The Senate did not take up that bill.

The new legislation includes provisions designed to phase in market rates and reduce instances where a homeowner submits multiple claims, and is not expected to include an amendment added on the floor in July that would require write-your-own insurers to agree that they will not use "anti-concurrent causation" language to exclude coverage of wind damage simply because there is also flood damage to the property.

A provision in the draft legislation also calls for a study on the use of reinsurance and possible privatization of the NFIP.

Mr. Nutter said, "The RAA believes that the NFIP could address its volatility and extreme-event exposure and reduce the dependence of the program on taxpayers and federal debt through risk transfer to reinsurance from private-market capital providers."

Mr. Nutter also said the NFIP could use the reinsurance market to seek the placement of catastrophe bonds to supplement available reinsurance capacity.

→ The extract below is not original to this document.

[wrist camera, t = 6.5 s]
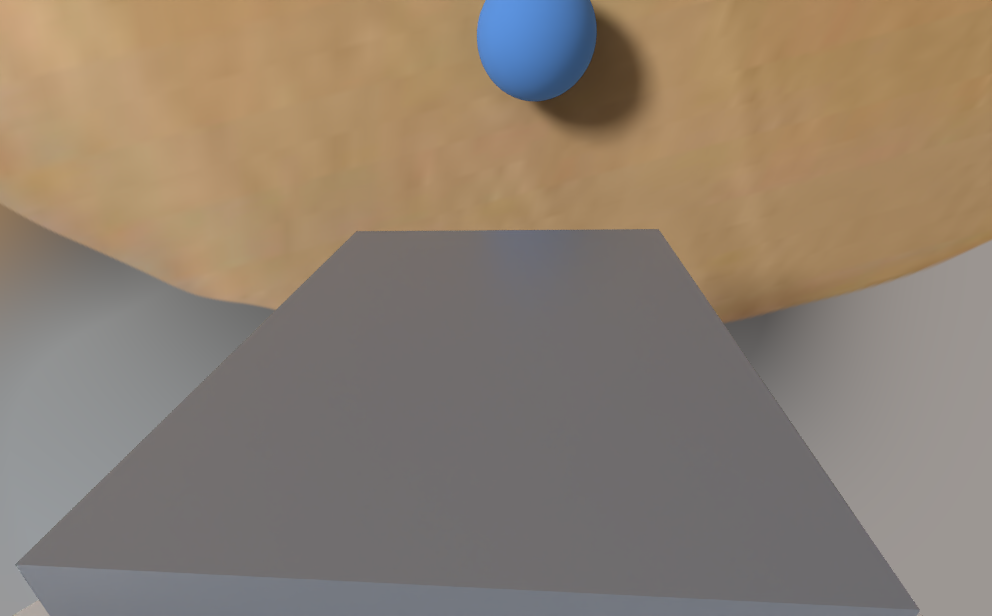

"Both markets have significant excess capacity, and [I] believe that flood risk can be reinsured or transferred into capital markets," he said.

Mr. Kading noted that Congress is considering a range of options for the NFIP.

He acknowledged that there has been some pushback to proposals by offshore insurers to carve out part of the flood insurance risk but not to reinsure.

"Most of the industry trade groups have said they don't support privatization of direct writing of flood risk insurance," Mr. Kading said.

He said direct writing by offshore insurers would be "an experiment."

"We really can't agree to underwrite the risk until we look at FEMA data," Mr. Kading said. "We write flood risk elsewhere, we sell reinsurance on commercial flood risk in the U.S., and we sell direct insurance in other countries."

House To Consider Producer Licensing

Legislation that would provide agent-licensing standardization across state lines will be re-introduced in the House this week.

The bill, the National Association of Registered Agents and Brokers Reform Act (NARAB), has passed the House on voice vote twice within the last several years. It failed to win Senate support last March.

It will be sponsored by Rep. Randy Neugebauer, R-Tex., and Rep. David Scott, D-Ga.

In a statement, Rep. Neugebauer said, "This legislation will help reform and modernize a very important part of state insurance regulation: agent and broker licensing."

He added, "The legislation is straightforward: insurance agents and brokers who are licensed in good standing in their home states can apply for membership to [NARAB], which will allow them to operate in multiple states."

Disclosure that the bill will be re-introduced was made at the spring meeting of the National Conference of Insurance Legislators (NCOIL), held in Washington March 4-6.

Officials of both the Independent Insurance Agents and Brokers of America and the National Association of Professional Insurance Agents voiced support.

NARAB was originally established under the 1999 Gramm-Leach-Bliley Act to impose uniform regulation if a certain number of states did not agree to comply with its provisions. However, while the required number of states complied, large states that comprise most of the nation's population did not join, hindering the ability of agents to sell across state lines and rekindling interest in a federal law aimed at spurring licensing reciprocity.